Who are NAPFA Fee-Only Financial Advisors?


Organic; natural. Vegetarian; vegan. Terms can be critical to understand, especially when it involves getting what you meant to!

If there is a field where definitions that are seemingly obvious be can askew it is in personal financial advice. That is why it is critical to understand the terms, since legally they may define the relationship you have with your advisor much more than you may learn from speaking with them.

To start off The National Association of Personal Financial Advisors (NAPFA) blog, I would like to define a few terms NAPFA members feel strongly about providing clarity on – Fee-only, fiduciary financial advisor.

Fee-only is fairly straightforward, yet it is often confused with the similar sounding fee-based. The difference however can be as significant as making sure your waiter understands you are not only a vegetarian, but a vegan.

Fee-only indicates that your advisor is compensated solely by way of fees paid by you. There are no commissions received based on product recommendations, no revenue-sharing agreements with investment providers. Fee-based on the other hand is a fee plus commission relationship where payments from investment providers can influence what products are recommended.

Fiduciary is the relationship standard that fee-only advisors accept in their client engagements. Being a fiduciary requires your advisor to act only in your interest, without regard to other parties.

The alternative standard that many advisors are held to is ‘suitability.’ An example using the transportation sales industry would be you could rely on a fee-only advisor to give you advice on the best transportation to purchase, given your circumstances, needs, and objectives. If you instead received advice from a car salesperson, the standard of putting you into ‘suitable’ transportation could mean anything from a speedster you had no intention of spending so much for, to a junker that may cost an arm and a leg in maintenance.

Financial advisor is probably the most confusing concept here since it truly can mean many things. In its most encompassing definition it includes financial planners, insurance agents, stockbrokers, bankers, money managers, estate advisors, and anyone else that may provide advice on an area of your finances.

The problem with such an overarching definition is obvious. There are many actors seeking to give you financial advice, with different objectives. Few are independent, comprehensive, or unbiased in how they are paid for their advice.

The National Association of Personal Financial Advisors (NAPFA) is the organization whose advisors take a strict definition of the term financial advisor. Its membership is trained in comprehensive financial planning; each member is required to complete a peer-reviewed comprehensive financial planning analysis. NAPFA’s members are committed to ongoing education, as their CE requirements are among the strictest in the industry.
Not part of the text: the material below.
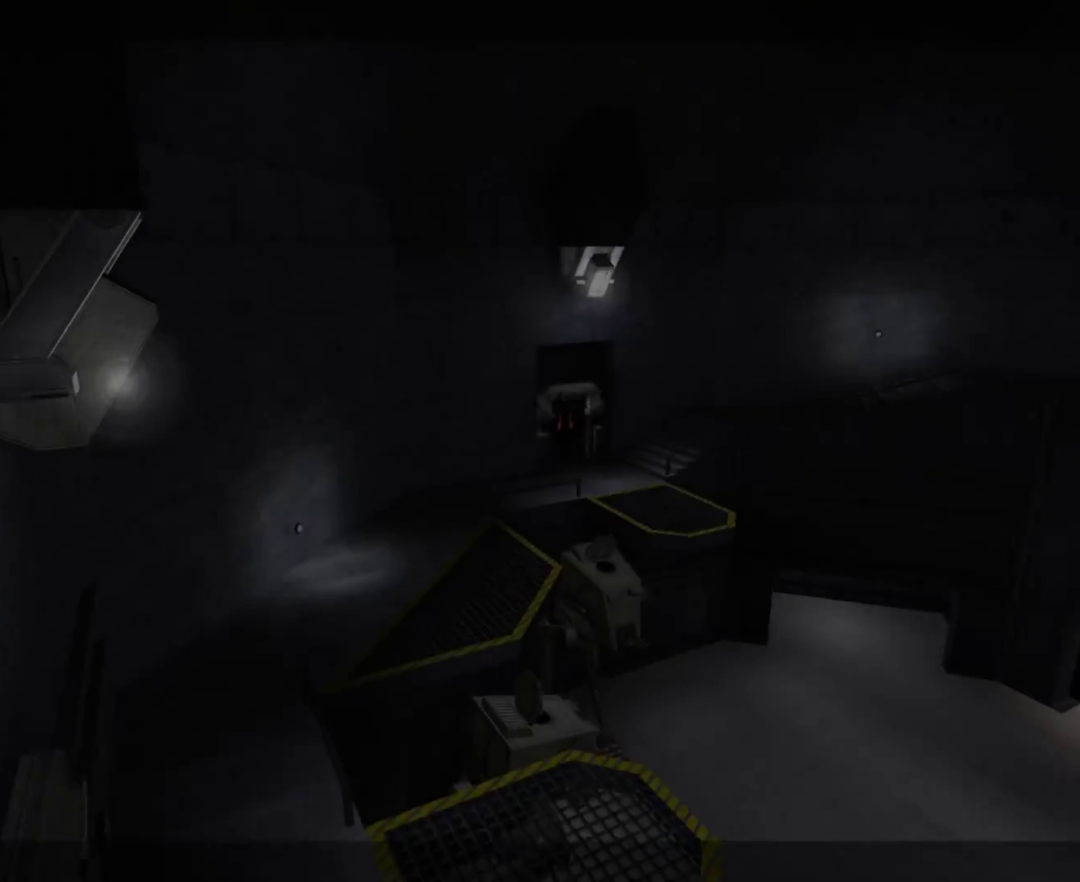
{"keys": [], "mouse": [], "events": [[317, "e", "down"], [467, "e", "up"]]}
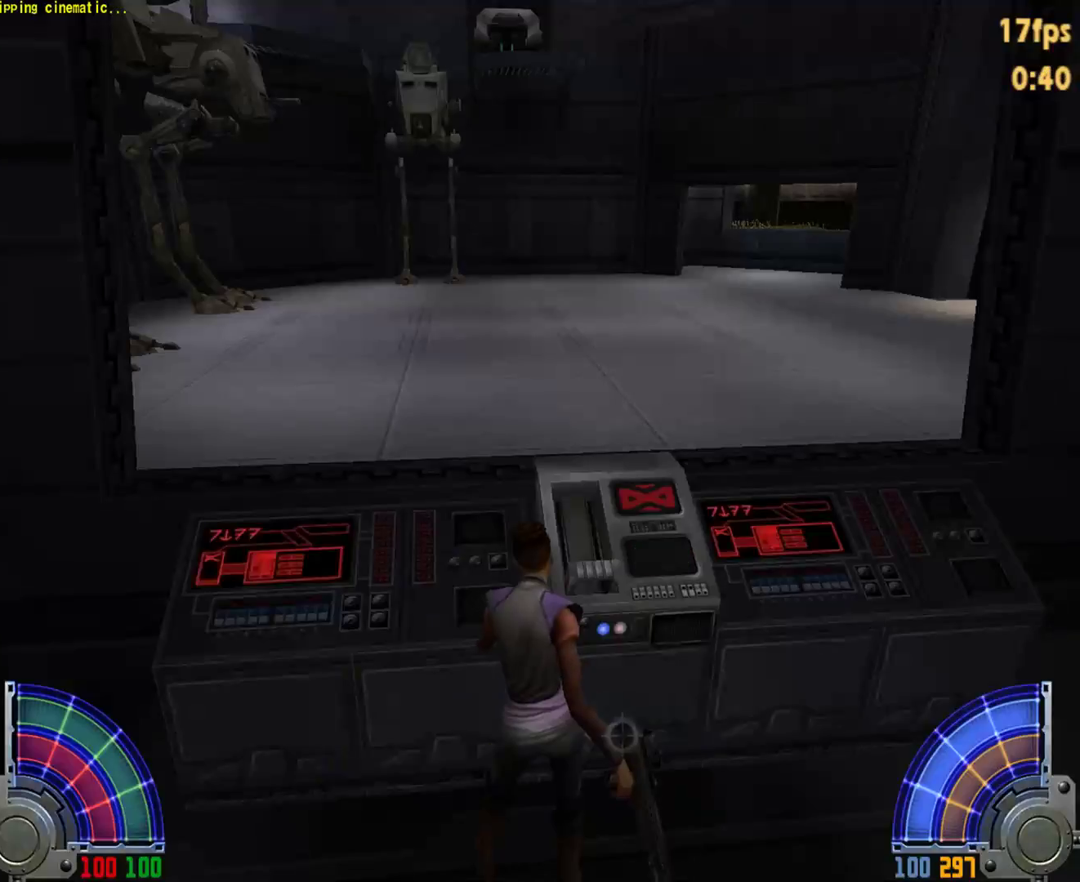
{"keys": ["w"], "mouse": [], "events": [[283, "space", "down"], [383, "w", "down"], [433, "space", "up"]]}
As a NAPFA member, we have signed fiduciary oaths to put our clients’ interests above all others. More on this topic can be found at NAPFA’s website, and the Focus on Fiduciary campaign.

NAPFA advisors also lead the way in their commitment to consumer education. We are excited to make the Fee-Only Planner blog at Forbes another avenue to educate and provide unbiased commentary and information to help make sometimes the often confusing world of financial lingo just a little more personal.